- [PROBLEM]
Copy out the data from the line containing "the cost of" through the line containing "Get The App >", both included, leaving out the pictures.

◇ ◇ ◇ ◇ ◇

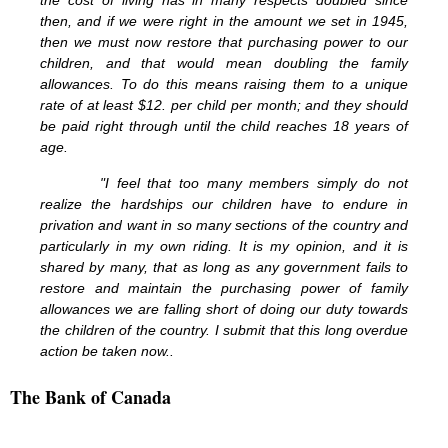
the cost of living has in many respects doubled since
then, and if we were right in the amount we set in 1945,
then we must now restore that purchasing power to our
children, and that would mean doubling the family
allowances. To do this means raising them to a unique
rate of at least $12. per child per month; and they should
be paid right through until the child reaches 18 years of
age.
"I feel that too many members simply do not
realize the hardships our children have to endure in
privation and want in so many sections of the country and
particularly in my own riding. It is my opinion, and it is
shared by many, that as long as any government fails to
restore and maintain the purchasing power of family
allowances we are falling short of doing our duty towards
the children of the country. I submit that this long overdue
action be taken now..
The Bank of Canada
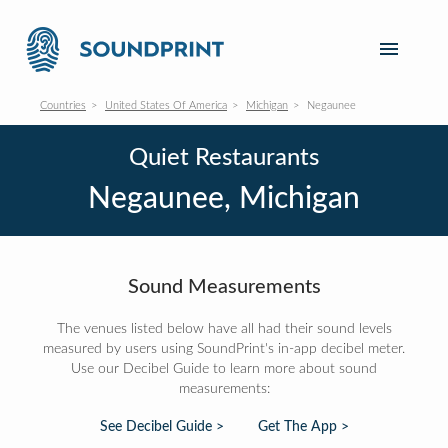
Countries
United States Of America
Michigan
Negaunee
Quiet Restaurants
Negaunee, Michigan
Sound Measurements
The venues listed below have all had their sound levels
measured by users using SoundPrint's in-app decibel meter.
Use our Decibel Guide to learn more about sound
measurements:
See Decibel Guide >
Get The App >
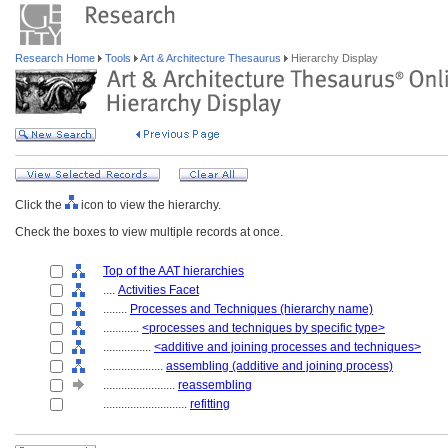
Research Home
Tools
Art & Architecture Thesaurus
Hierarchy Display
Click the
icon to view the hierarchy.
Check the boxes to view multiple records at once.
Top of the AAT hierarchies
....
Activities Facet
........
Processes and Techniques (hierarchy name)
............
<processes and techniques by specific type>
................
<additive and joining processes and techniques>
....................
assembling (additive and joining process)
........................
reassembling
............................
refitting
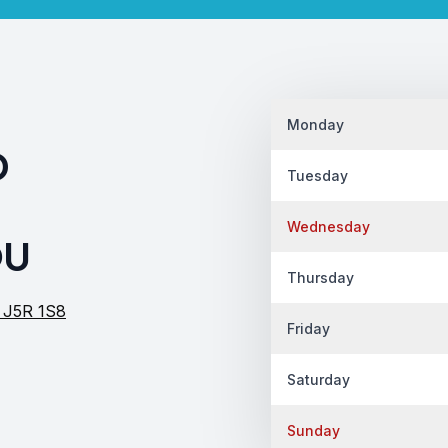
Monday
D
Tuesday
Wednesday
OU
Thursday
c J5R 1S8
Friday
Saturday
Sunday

◇ ◇ ◇ ◇ ◇

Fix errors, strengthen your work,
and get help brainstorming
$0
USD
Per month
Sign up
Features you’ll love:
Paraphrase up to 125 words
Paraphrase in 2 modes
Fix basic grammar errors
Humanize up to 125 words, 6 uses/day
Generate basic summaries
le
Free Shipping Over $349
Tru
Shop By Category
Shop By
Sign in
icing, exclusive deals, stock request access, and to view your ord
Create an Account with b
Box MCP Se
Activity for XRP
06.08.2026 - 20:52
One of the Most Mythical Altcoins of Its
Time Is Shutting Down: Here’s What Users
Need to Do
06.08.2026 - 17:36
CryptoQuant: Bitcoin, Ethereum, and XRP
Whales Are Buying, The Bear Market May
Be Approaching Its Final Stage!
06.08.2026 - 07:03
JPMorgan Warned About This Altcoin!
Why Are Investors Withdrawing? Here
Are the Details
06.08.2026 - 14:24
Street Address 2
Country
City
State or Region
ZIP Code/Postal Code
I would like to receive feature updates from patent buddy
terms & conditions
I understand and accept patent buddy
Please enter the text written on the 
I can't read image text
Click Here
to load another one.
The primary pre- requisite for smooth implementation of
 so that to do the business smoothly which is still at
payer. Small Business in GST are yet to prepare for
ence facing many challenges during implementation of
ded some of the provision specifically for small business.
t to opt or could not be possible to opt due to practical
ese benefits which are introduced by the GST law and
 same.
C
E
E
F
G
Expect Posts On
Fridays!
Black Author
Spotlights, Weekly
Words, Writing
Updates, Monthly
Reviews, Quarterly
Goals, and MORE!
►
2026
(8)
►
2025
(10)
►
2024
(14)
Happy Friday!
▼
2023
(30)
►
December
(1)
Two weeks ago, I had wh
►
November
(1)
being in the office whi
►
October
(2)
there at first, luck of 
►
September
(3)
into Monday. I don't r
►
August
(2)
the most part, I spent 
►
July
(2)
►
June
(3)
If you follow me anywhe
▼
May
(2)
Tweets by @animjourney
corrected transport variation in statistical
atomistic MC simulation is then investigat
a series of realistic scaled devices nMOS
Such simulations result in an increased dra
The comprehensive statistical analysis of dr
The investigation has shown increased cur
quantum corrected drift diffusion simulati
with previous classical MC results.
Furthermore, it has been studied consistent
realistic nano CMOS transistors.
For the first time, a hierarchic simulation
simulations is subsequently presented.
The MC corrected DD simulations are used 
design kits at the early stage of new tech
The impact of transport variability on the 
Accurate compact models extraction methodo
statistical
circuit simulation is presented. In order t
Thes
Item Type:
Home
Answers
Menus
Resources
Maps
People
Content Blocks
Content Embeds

◇ ◇ ◇ ◇ ◇

- [WORKED SOLUTION]
the cost of living has in many respects doubled since
then, and if we were right in the amount we set in 1945,
then we must now restore that purchasing power to our
children, and that would mean doubling the family
allowances. To do this means raising them to a unique
rate of at least $12. per child per month; and they should
be paid right through until the child reaches 18 years of
age.
"I feel that too many members simply do not
realize the hardships our children have to endure in
privation and want in so many sections of the country and
particularly in my own riding. It is my opinion, and it is
shared by many, that as long as any government fails to
restore and maintain the purchasing power of family
allowances we are falling short of doing our duty towards
the children of the country. I submit that this long overdue
action be taken now..
The Bank of Canada
Countries
United States Of America
Michigan
Negaunee
Quiet Restaurants
Negaunee, Michigan
Sound Measurements
The venues listed below have all had their sound levels
measured by users using SoundPrint's in-app decibel meter.
Use our Decibel Guide to learn more about sound
measurements:
See Decibel Guide >
Get The App >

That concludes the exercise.